_About this task:_ Reproduce the listing in full, exactly as written, but without images.

Collected data Start Marker

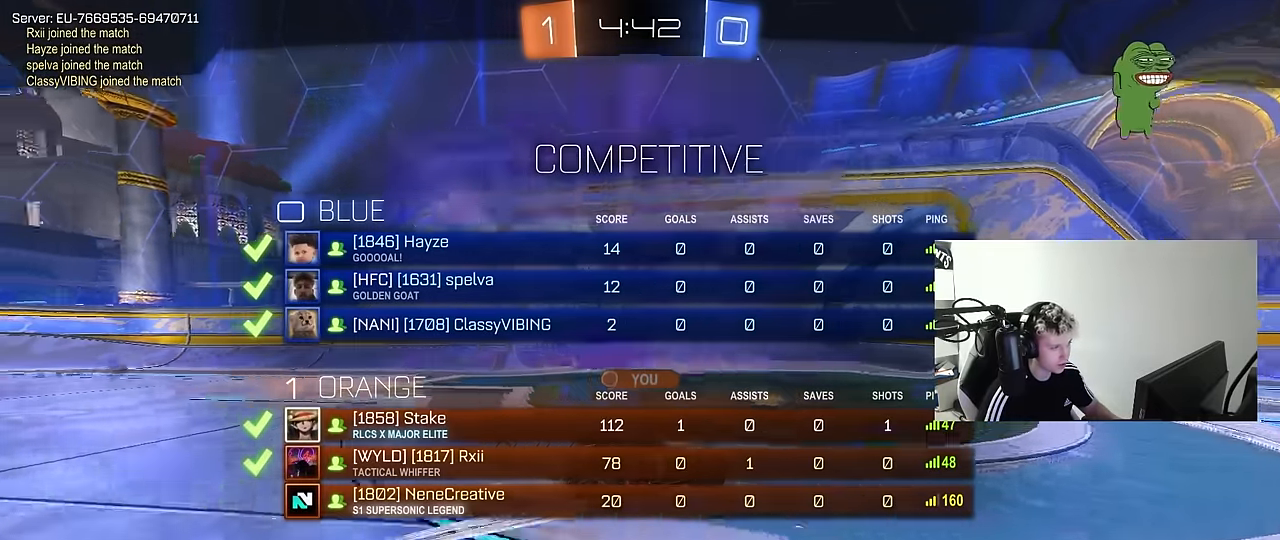
{"keys": [], "mouse": [], "mouse_move": "still", "events": [[34, "mouse_right", "up"], [100, "mouse_right", "down"], [284, "mouse_right", "up"], [284, "tab", "up"]]}
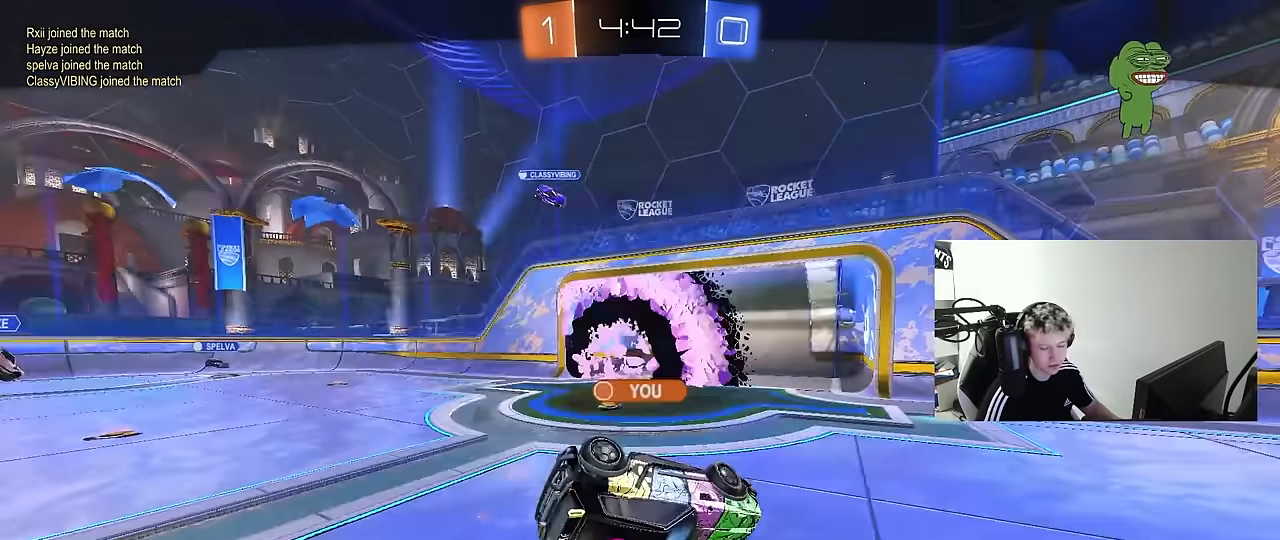
{"keys": [], "mouse": [], "mouse_move": "still", "events": [[17, "mouse_right", "down"], [17, "tab", "down"], [150, "mouse_right", "up"], [250, "mouse_right", "down"], [350, "tab", "up"], [400, "mouse_right", "up"]]}
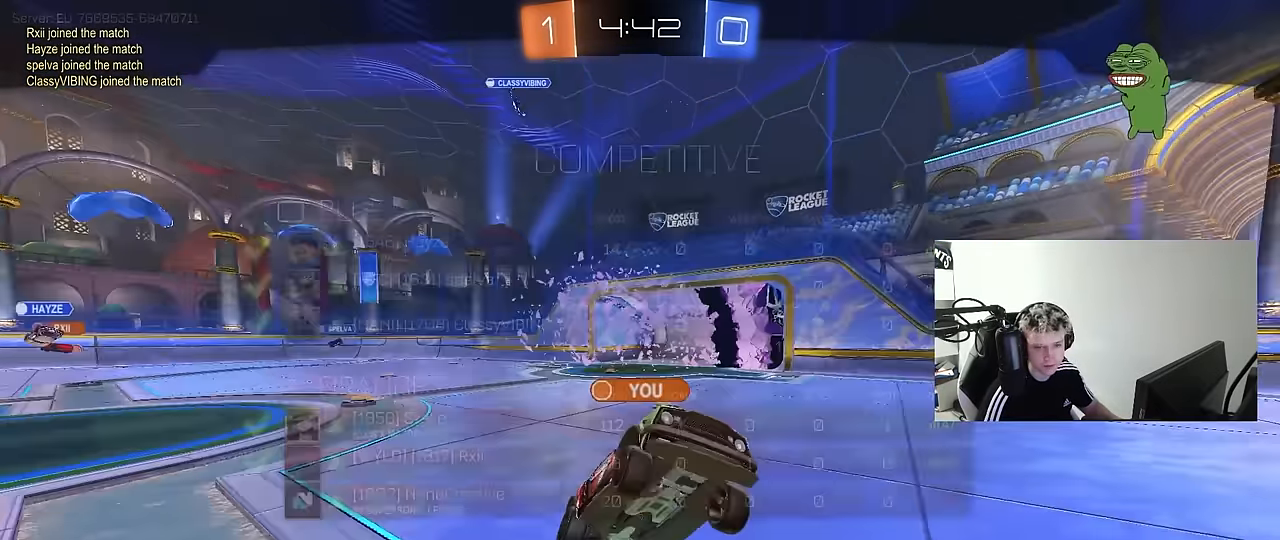
{"keys": [], "mouse": [], "mouse_move": "still", "events": [[267, "tab", "down"], [367, "tab", "up"]]}
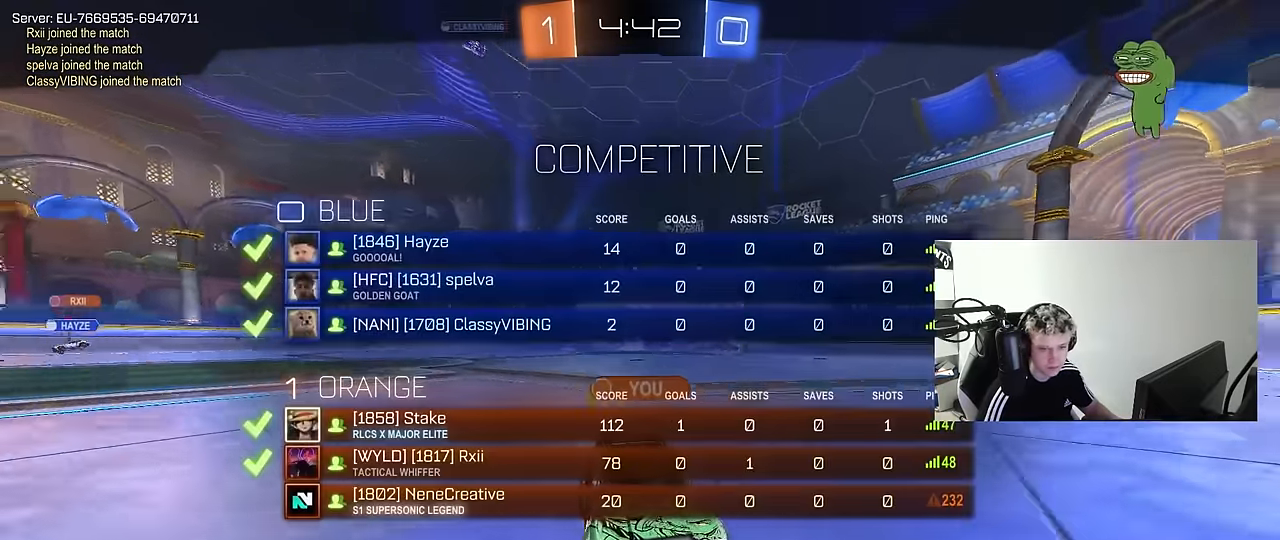
{"keys": [], "mouse": [], "mouse_move": "still", "events": [[150, "tab", "down"], [184, "tab", "up"], [417, "tab", "down"], [467, "tab", "up"]]}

Collected data End Marker

_Exercise output:_
{"keys": [], "mouse": [], "mouse_move": "still", "events": [[34, "mouse_right", "up"], [100, "mouse_right", "down"], [284, "mouse_right", "up"], [284, "tab", "up"]]}
{"keys": [], "mouse": [], "mouse_move": "still", "events": [[17, "mouse_right", "down"], [17, "tab", "down"], [150, "mouse_right", "up"], [250, "mouse_right", "down"], [350, "tab", "up"], [400, "mouse_right", "up"]]}
{"keys": [], "mouse": [], "mouse_move": "still", "events": [[267, "tab", "down"], [367, "tab", "up"]]}
{"keys": [], "mouse": [], "mouse_move": "still", "events": [[150, "tab", "down"], [184, "tab", "up"], [417, "tab", "down"], [467, "tab", "up"]]}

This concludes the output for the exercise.